▶ [Task objective] Please, from the entries below, transcribe exactly the lines that begin at the line with "Figure 9. Schematic" and end at the line with "Figure 2. Cross-sectional", without the pictures.

▶ [Input data]

___

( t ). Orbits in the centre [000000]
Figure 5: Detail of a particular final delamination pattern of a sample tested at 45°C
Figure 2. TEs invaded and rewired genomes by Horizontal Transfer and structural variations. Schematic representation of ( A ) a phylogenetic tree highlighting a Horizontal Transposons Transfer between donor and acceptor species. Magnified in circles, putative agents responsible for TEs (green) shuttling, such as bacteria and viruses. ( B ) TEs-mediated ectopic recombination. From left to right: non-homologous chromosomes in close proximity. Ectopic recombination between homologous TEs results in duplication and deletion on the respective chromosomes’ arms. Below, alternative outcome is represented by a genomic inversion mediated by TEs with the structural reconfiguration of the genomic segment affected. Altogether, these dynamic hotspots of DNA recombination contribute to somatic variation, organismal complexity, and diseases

___

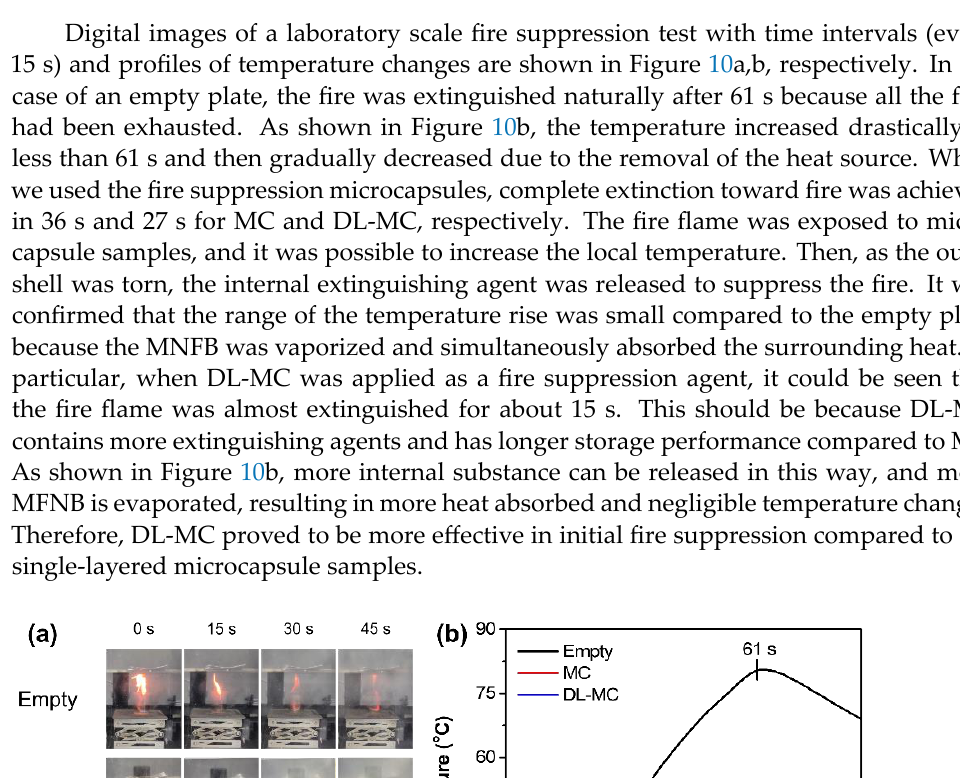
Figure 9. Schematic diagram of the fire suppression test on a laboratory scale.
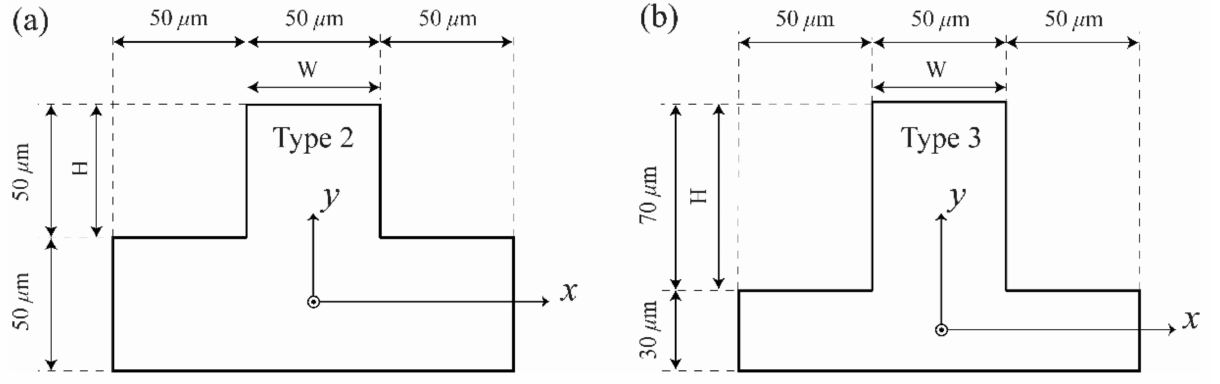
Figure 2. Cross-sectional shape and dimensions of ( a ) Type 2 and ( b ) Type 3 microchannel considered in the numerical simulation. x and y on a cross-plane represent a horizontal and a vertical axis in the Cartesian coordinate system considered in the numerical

___

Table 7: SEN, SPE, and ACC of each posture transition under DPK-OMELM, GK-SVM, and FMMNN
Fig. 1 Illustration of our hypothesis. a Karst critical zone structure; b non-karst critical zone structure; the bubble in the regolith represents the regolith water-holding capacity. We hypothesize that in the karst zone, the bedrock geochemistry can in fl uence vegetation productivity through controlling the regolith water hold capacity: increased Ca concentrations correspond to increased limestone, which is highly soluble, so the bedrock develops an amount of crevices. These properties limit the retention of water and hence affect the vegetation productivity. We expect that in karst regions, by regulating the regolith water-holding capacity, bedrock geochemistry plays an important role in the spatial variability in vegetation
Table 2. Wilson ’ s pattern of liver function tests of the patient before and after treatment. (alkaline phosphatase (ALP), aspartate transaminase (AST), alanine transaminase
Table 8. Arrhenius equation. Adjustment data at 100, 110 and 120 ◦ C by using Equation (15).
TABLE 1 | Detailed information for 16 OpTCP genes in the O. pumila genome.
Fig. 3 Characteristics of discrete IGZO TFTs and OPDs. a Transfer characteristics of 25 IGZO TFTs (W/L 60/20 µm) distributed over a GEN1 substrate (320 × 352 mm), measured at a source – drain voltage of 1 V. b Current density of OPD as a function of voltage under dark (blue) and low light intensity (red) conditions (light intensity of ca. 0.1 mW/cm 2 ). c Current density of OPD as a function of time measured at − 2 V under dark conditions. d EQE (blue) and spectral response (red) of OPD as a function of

___

▶ [Result]
Figure 9. Schematic diagram of the fire suppression test on a laboratory scale.
Figure 2. Cross-sectional shape and dimensions of ( a ) Type 2 and ( b ) Type 3 microchannel considered in the numerical simulation. x and y on a cross-plane represent a horizontal and a vertical axis in the Cartesian coordinate system considered in the numerical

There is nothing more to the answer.